In 2006 the NFL added a third game on Thanksgiving, played in primetime, in response to the surprising number of families who eat the famous meal at 6:00 p.m. instead of noon (like heathens do) and thus need something to distract themselves from their immediate families and still be able to drive home. In 2012 NBC began broadcasting this game as part of Sunday Night Football which is great as Al Michaels and Cris Collinsworth are simply lovely, handsome commentators with strong-seeming hands. The league can place any matchup in this relatively new slot – often favoring divisional rivalries to mirror sibling rivalries taking place at millions of dinner tables across the nation – since there are no complicated and headachy conference tie-ins.
Alas, this is because starting in 2014, Thanksgiving games were no longer legally bound to balance matchups between the AFC/NFC, or otherwise suffer from weird contractual rules or ties, including those spiked leather bracelets one finds in various adult stores that come with a “safe” word which we forgot so now we’re scared.

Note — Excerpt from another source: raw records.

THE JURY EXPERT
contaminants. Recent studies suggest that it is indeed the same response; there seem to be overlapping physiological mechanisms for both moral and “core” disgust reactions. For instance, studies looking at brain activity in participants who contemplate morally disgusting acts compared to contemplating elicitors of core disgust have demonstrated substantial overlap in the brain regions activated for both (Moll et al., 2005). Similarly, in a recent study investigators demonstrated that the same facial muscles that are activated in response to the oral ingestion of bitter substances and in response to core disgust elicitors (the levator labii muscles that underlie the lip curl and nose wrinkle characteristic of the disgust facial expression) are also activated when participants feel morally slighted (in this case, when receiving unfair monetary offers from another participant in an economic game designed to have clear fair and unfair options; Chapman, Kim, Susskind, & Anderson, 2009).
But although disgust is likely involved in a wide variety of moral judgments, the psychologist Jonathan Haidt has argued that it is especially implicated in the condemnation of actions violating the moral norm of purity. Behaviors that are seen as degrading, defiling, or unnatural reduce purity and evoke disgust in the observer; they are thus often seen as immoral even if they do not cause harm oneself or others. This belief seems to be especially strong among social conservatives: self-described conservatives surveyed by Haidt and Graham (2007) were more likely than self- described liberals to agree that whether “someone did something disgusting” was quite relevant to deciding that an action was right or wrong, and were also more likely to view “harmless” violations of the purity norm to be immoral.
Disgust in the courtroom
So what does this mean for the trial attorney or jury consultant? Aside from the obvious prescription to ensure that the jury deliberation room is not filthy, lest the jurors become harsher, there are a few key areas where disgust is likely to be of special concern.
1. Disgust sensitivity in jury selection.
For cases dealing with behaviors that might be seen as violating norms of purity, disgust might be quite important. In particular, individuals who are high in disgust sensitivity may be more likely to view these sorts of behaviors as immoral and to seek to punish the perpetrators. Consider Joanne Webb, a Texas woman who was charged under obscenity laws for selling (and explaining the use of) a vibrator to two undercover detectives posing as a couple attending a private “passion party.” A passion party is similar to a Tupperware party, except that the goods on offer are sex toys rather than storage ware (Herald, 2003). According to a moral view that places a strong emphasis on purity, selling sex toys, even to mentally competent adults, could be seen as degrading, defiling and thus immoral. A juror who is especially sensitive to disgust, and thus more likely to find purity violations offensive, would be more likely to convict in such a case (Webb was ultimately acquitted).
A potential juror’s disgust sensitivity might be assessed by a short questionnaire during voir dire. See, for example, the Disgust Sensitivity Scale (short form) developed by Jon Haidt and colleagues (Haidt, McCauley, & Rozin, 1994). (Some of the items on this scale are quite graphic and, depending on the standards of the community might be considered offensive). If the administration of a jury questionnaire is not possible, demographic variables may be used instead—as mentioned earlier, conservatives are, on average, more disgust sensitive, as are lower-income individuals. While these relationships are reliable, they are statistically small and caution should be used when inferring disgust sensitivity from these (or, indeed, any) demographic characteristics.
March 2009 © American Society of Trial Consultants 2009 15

Nay, it’s now a free-for-all (the broadcast structure), with games on FOX remaining all-NFC contests and Tucker Carlson rants.
Holy smokes, what a confusing mess. Who knew the genealogy could be so complicated? The point is Thanksgiving Day is a day to give thanks because there’s football to watch, food to eat, people to ignore, and work to take off – except for certain NFL players, turkey farmers, and grocery store personnel.
So buy a cornucopia at the local farmers market, stuff it with some cauliflower, say “you’re welcome” despite what the host says when you present it and get on with getting’ on doing nothing. But be thankful for it. Feel free to start practicing now.